I emailed Peter Robinson, who drove the original effort to promote Fedora IoT to edition status while he was employed by Red Hat, to get his thoughts on its possible demotion. He wondered why the quality team would be driving an effort to change IoT's status; it is the upstream of some of Red Hat's "edge" products, and he said that one might think that other Red Hat employees would be more involved with the project. Ultimately, though, he said it might be good for IoT to be demoted because it might allow "a reset of expectations" and experimentation with different technologies. For example, he said he did not think that OSTree or bootc were the right choices for IoT. (LWN covered bootc last June.)

He also questioned the decision to reduce focus on aarch64 hardware, given that the number of Arm laptops and single-board computers (SBCs) is on the rise. That is true, but it is also something of a chicken-and-egg situation; Fedora does not seem to have a large user base on Arm, but to get there it needs better Arm support.

The Fedora Workstation and KDE Plasma Desktop editions have installation images for Arm systems; one might expect that if KDE or GNOME are failing tests on Arm then a Fedora release is not ready to be shipped. It is unclear, however, how many people actually use Fedora as a desktop operating system on Arm hardware. In the the quality team meeting on July 21 (meeting log), Páral said that testing desktops on Arm was one of the slowest things to do in QA, and there were too few users to justify it "according to some data estimates" from former Fedora Project Leader (FPL) Matthew Miller.

Adam Williamson, who leads Fedora's quality team, said during the meeting that he thought there was some discussion that "Fedora is just so slow for desktop purposes on SBCs that most people wind up using the distros with out-of-tree patches". Neal Gompa said that KDE on Raspberry Pi 4 was "reasonably performant", but Fedora Workstation "chugs" with the larger problem being that "GTK4 just flat out crashes on RPi systems since moving to Vulkan".

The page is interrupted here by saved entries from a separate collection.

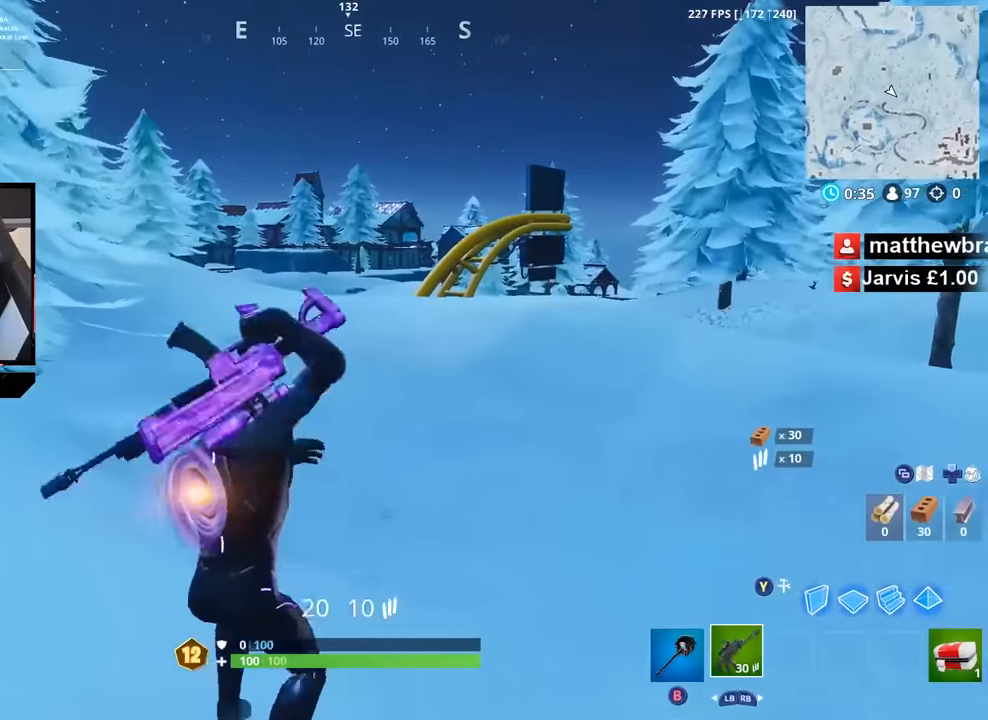
{"dt_ms": 500, "buttons": [], "left_stick": "up-right", "right_stick": "center", "button_events": [[100, "A", "down"], [200, "A", "up"]]}
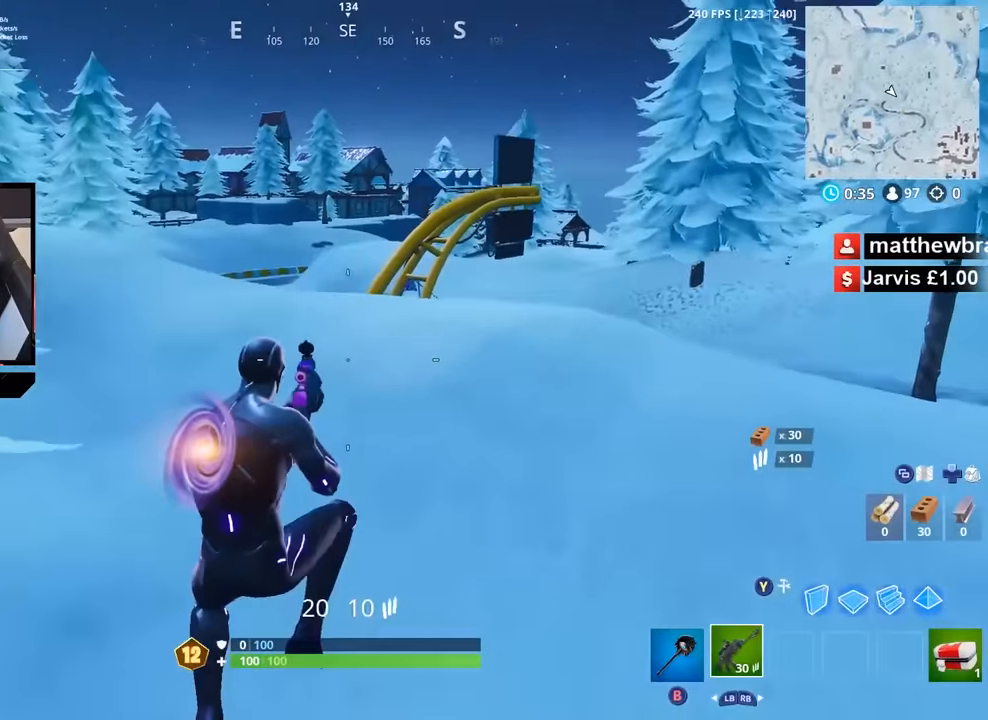
{"dt_ms": 500, "buttons": [], "left_stick": "up-right", "right_stick": "center", "button_events": []}
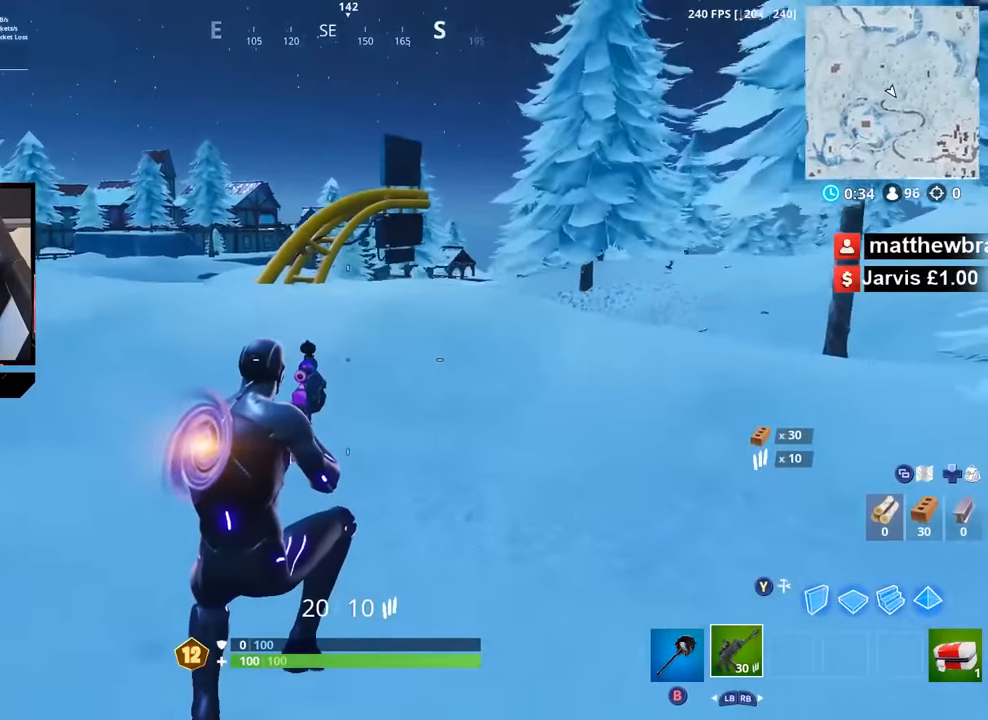
{"dt_ms": 500, "buttons": [], "left_stick": "up-right", "right_stick": "center", "button_events": [[383, "A", "down"], [450, "A", "up"]]}
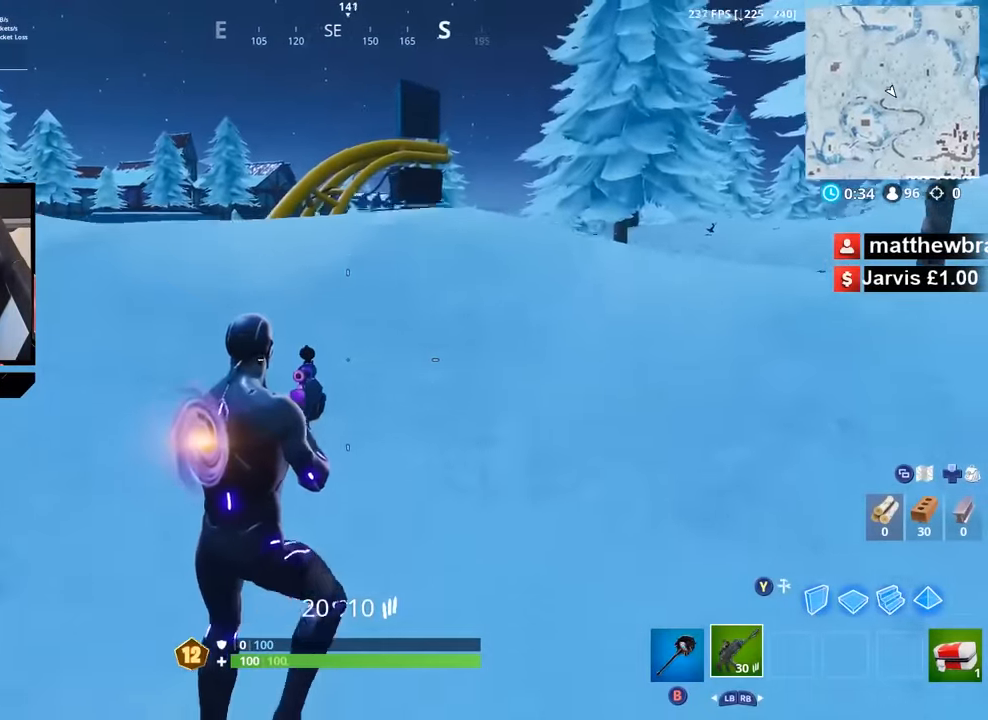
{"dt_ms": 500, "buttons": [], "left_stick": "up-right", "right_stick": "up", "button_events": []}
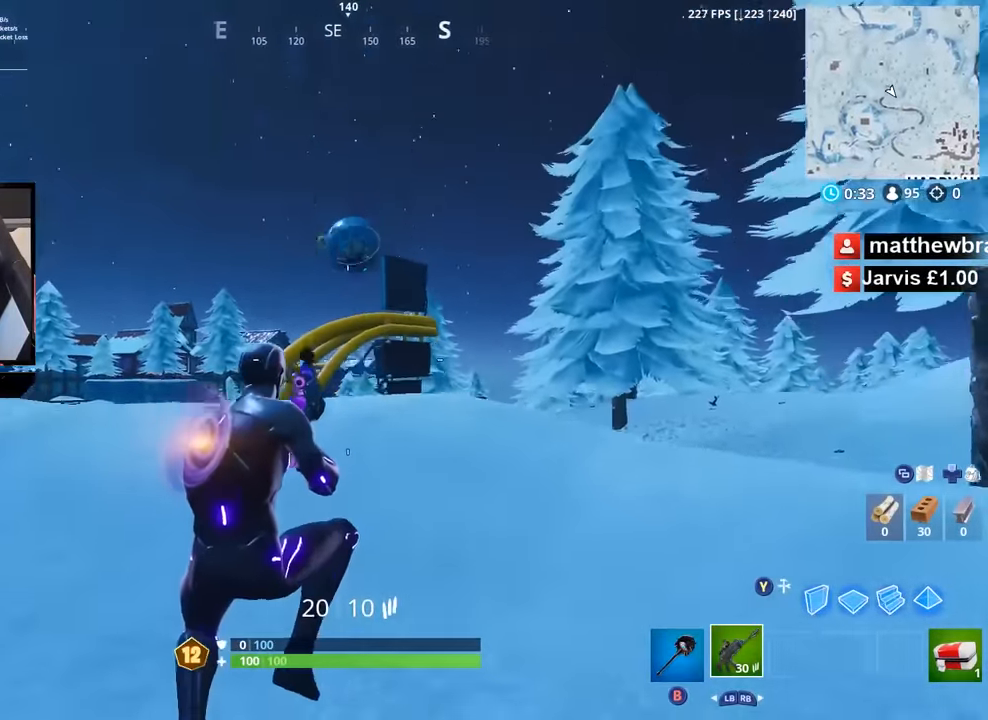
{"dt_ms": 500, "buttons": ["R2"], "left_stick": "up", "right_stick": "up", "button_events": [[500, "R2", "down"]]}
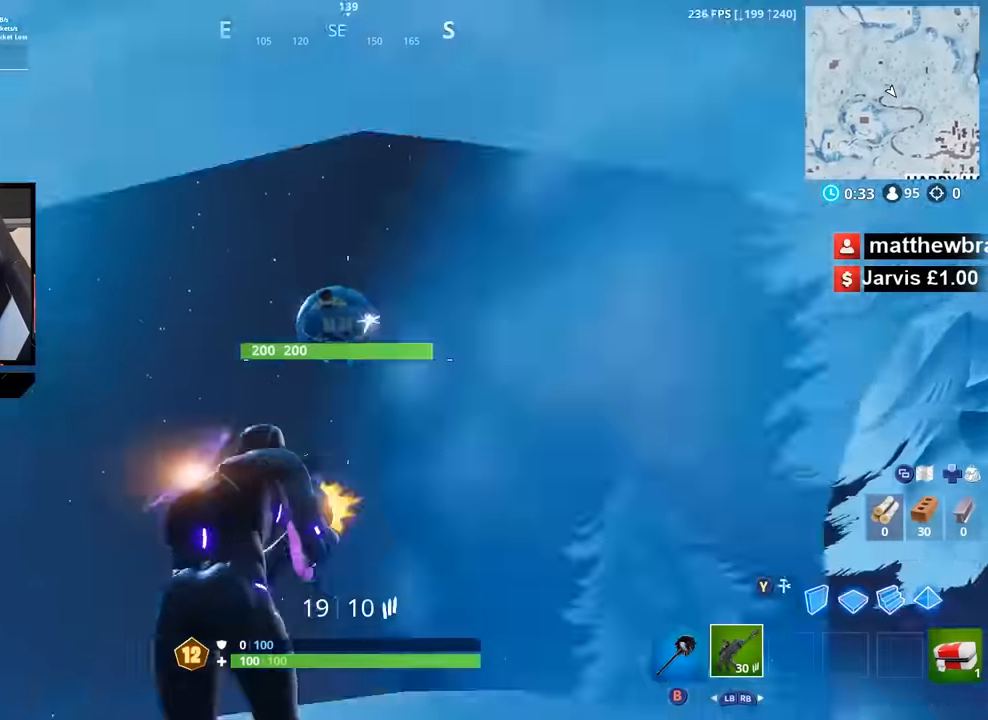
{"dt_ms": 500, "buttons": [], "left_stick": "up-right", "right_stick": "down-right", "button_events": [[83, "R2", "up"], [233, "R2", "down"], [333, "R2", "up"]]}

Kashyap Chamarthy asked Gompa if there were "a non-trivial portion of users who care about aarch64 desktops". Gompa said that Fedora KDE on Arm use was growing "in large part because we're actively promoting it that way", but the challenge was that the current release-blocking criteria for Arm hardware seemed like a mess right now.

Sorting out that mess, as well as other work that has traditionally fallen to the quality team, will require more hands than the team has available at the moment. The team is asking for more involvement from other teams—such as the Workstation working group, KDE special-interest group, and cloud working group—when it comes to manual testing, debugging issues, and validating fixes.

It is also looking for new maintainers for the Fedora Packager Dashboard and its data parser, oraculum. Currently the team is trying to find maintainers within Red Hat to take these over but will send out an announcement to the larger community if that is unsuccessful. If both of those efforts fail, the dashboard may go away entirely.

Reactions

So far, the quality scope-reduction announcement has not generated as much response as one might expect. This is probably, at least in part, because it's peak vacation season in much of the Northern Hemisphere; many of the usual participants in Fedora discussions may be enjoying time away from their computers. It may also be because of the venue chosen for the discussion; Páral asked that feedback be restricted to the Discourse forum when he sent the announcement to the fedora-devel mailing list. Fedora is a project with a long history, and many of its participants still prefer to discuss things via email rather than web forums.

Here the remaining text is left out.